To use those clouds, add the --no-use-spot flag to request on-demand instances:

sky launch --no-use-spot ...

Optimizer

Optional: Try out the training for the 13B model:

sky launch -c vicuna train.yaml \
  --env ARTIFACT_BUCKET_NAME=<your-bucket-name> \
  --env WANDB_API_KEY=<your-wandb-api-key> \
  --env MODEL_SIZE=13

Reducing costs by 3x with spot instances#

SkyPilot Managed Spot is a library built on top of SkyPilot that helps users run jobs on spot instances without worrying about interruptions. That is the tool used by the LMSYS organization to train the first version of Vicuna (more details can be found in their launch blog post and example). With this, the training cost can be reduced from $1000 to $300.

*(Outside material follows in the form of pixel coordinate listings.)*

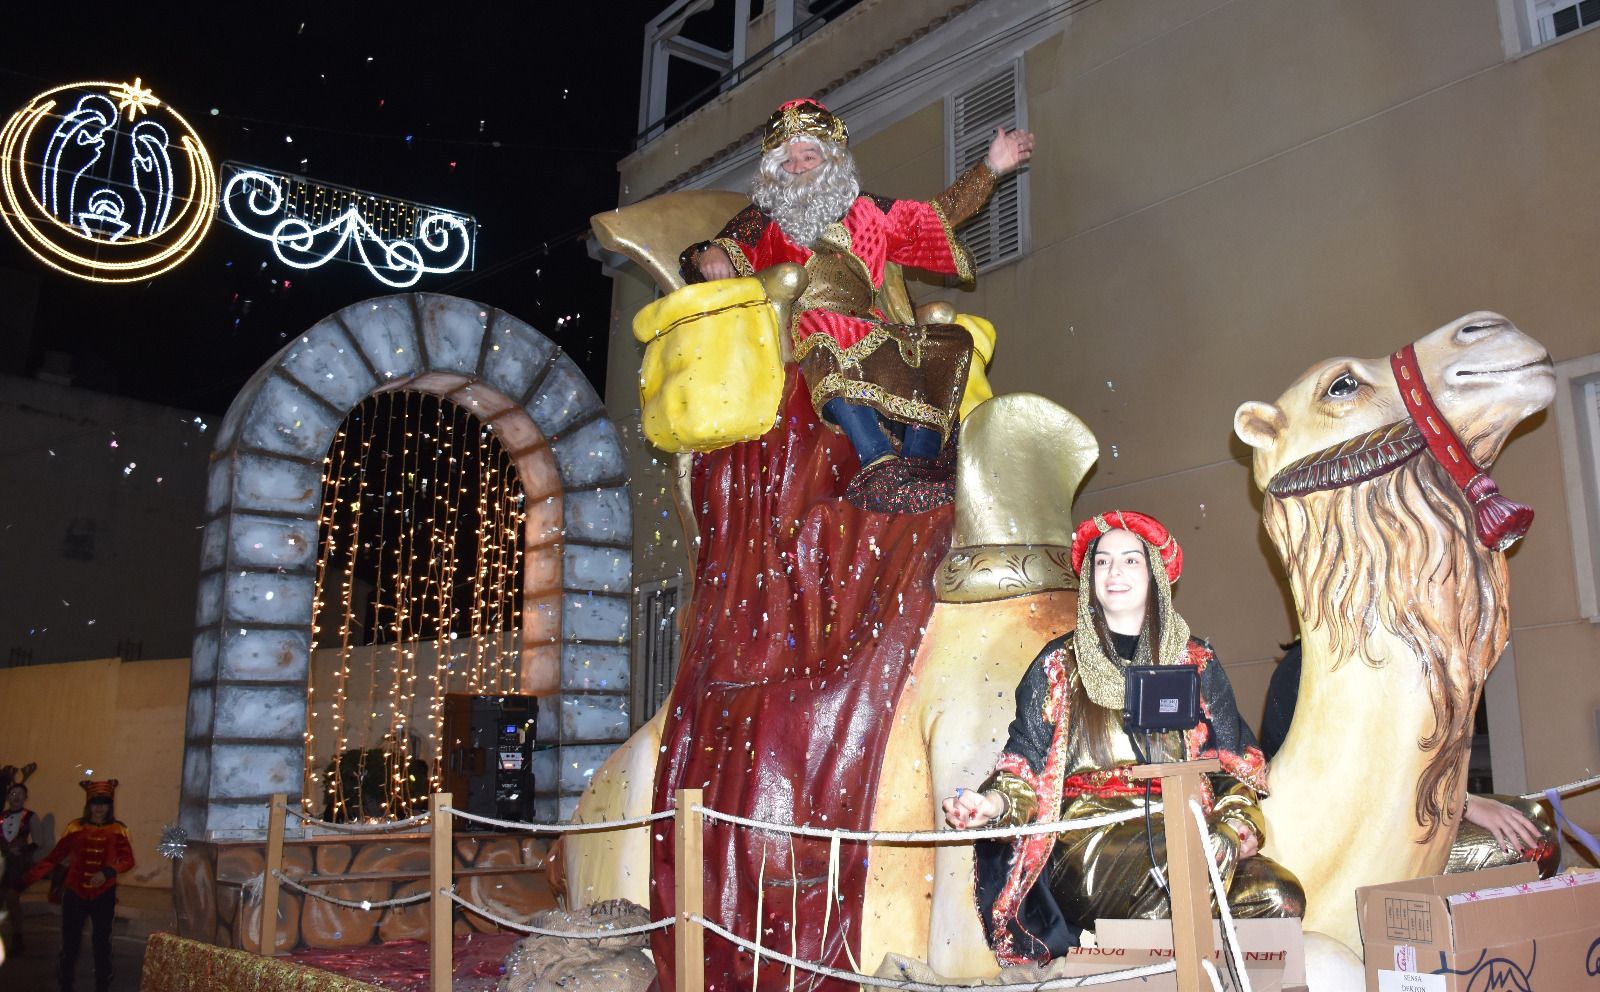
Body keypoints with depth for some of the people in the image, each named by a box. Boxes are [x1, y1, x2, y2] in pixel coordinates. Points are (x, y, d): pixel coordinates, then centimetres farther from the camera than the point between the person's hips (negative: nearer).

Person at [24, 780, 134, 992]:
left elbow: (128, 860, -13)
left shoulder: (118, 829, -5)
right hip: (75, 894, 0)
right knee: (70, 943, 7)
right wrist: (25, 880, -10)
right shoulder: (75, 828, -3)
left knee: (102, 944, 9)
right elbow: (53, 857, -3)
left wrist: (107, 872, -31)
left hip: (104, 896, 0)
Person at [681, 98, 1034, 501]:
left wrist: (991, 168, 22)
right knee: (826, 348, -38)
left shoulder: (864, 212, 25)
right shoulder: (761, 220, 20)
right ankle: (880, 465, -48)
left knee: (950, 342, -18)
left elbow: (938, 215, 27)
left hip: (870, 332, 4)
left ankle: (918, 468, -31)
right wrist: (709, 254, -17)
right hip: (800, 330, -4)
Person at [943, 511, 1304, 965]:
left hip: (1184, 828, 3)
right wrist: (993, 803, -15)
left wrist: (1235, 826, -7)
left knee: (1279, 895, -26)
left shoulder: (1196, 663, 15)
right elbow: (1027, 765, 7)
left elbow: (1236, 766, 13)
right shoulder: (1060, 664, 11)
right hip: (1091, 838, -3)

To use SkyPilot Managed Spot, you can simply replace sky launch with sky spot launch in the above command:

sky spot launch -n vicuna train.yaml \
  --env ARTIFACT_BUCKET_NAME=<your-bucket-name> \
  --env WANDB_API_KEY=<your-wandb-api-key>

Serve your model#

After the training is done, you can serve your model in your own cloud environment with a single command:

sky launch -c serve serve.yaml --env MODEL_CKPT=<your-model-checkpoint>/chatbot/7b

In serve.yaml, we specified launching a Gradio server that serves the model checkpoint at <your-model-checkpoint>/chatbot/7b.

Vicuna-Llama-2

Tip: You can also switch to a cheaper accelerator, such as L4, to save costs, by adding --gpus L4 to the above command.